Placentofagie, ook wel bekend als het consumeren van de placenta, heeft een lange geschiedenis die teruggaat tot de oudheid. Deze praktijk komt voor bij verschillende culturen en wordt in verband gebracht met uiteenlopende symbolische en medicinale betekenissen.
In sommige oude culturen werd de placenta beschouwd als een heilig orgaan dat het levenselixer bevatte en een spirituele band tussen moeder en kind vertegenwoordigde. Het consumeren ervan werd gezien als een manier om vruchtbaarheid en gezondheid te bevorderen, evenals om boze geesten af te weren.
In de traditionele Chinese geneeskunde geloofde men dat het eten van de placenta hielp bij het herstellen van de energiebalans en het bevorderen van postpartum genezing. Soortgelijke overtuigingen waren te vinden bij sommige inheemse Amerikaanse stammen, waar de placenta vaak werd begraven of geconsumeerd als onderdeel van een ritueel.
Met de opkomst van de moderne geneeskunde en hygiënische praktijken nam de populariteit van placentofagie af in westerse samenlevingen. Het werd echter nieuw leven ingeblazen in de jaren zeventig, toen de natuurlijke geboorte- en moederbeweging groeide. Voorstanders beweerden dat het eten van de placenta postpartum depressie kon voorkomen, lactatie kon bevorderen en energie deed herstellen na de bevalling.

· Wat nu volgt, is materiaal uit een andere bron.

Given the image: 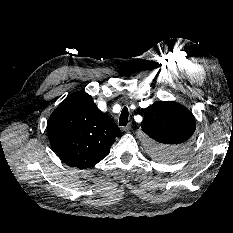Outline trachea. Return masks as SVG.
Wrapping results in <instances>:
<instances>
[{
    "label": "trachea",
    "instance_id": "trachea-1",
    "mask_svg": "<svg viewBox=\"0 0 233 233\" xmlns=\"http://www.w3.org/2000/svg\"><path fill=\"white\" fill-rule=\"evenodd\" d=\"M128 116H129V112L127 107H124L121 111V115L119 118V125L120 126H126L128 123Z\"/></svg>",
    "mask_w": 233,
    "mask_h": 233
}]
</instances>
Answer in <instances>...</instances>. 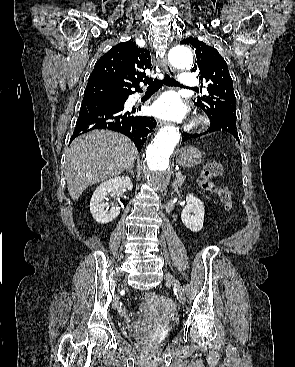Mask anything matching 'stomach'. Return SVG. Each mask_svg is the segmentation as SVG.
I'll return each instance as SVG.
<instances>
[{
	"label": "stomach",
	"instance_id": "0dacf381",
	"mask_svg": "<svg viewBox=\"0 0 295 367\" xmlns=\"http://www.w3.org/2000/svg\"><path fill=\"white\" fill-rule=\"evenodd\" d=\"M176 162L183 168H192L202 162V153L194 146H185L175 154Z\"/></svg>",
	"mask_w": 295,
	"mask_h": 367
}]
</instances>
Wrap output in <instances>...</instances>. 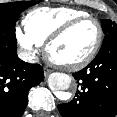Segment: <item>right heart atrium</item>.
<instances>
[{
    "label": "right heart atrium",
    "instance_id": "obj_1",
    "mask_svg": "<svg viewBox=\"0 0 117 117\" xmlns=\"http://www.w3.org/2000/svg\"><path fill=\"white\" fill-rule=\"evenodd\" d=\"M18 44L28 57H34L38 52V43L32 40L20 27L15 29Z\"/></svg>",
    "mask_w": 117,
    "mask_h": 117
}]
</instances>
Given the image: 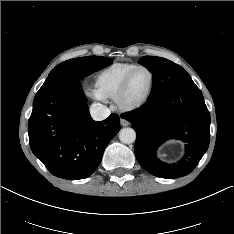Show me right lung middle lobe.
<instances>
[{
    "label": "right lung middle lobe",
    "mask_w": 234,
    "mask_h": 234,
    "mask_svg": "<svg viewBox=\"0 0 234 234\" xmlns=\"http://www.w3.org/2000/svg\"><path fill=\"white\" fill-rule=\"evenodd\" d=\"M112 60L106 57L99 56H87L80 57L57 65L49 74V76L59 73V72H71L73 76L81 80L84 76L92 74L96 71L103 69L104 67L110 65Z\"/></svg>",
    "instance_id": "dd1d6c3e"
}]
</instances>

Tegenwoordig zijn er nog steeds mensen die geloven in de voordelen van placentofagie, en het wordt vaak gepromoot als voedingssupplement in poedervorm, capsules of als ingrediënt in smoothies. Hoewel sommige dierstudies bepaalde mogelijke voordelen hebben gesuggereerd, is er weinig wetenschappelijk bewijs om deze beweringen bij mensen te ondersteunen. Het eten van de placenta brengt ook potentiële gezondheidsrisico’s met zich mee, zoals besmetting en allergische reacties, dus het is essentieel om voorzichtig te zijn en medisch advies in te winnen alvorens deze kannibalistische praktijk te overwegen.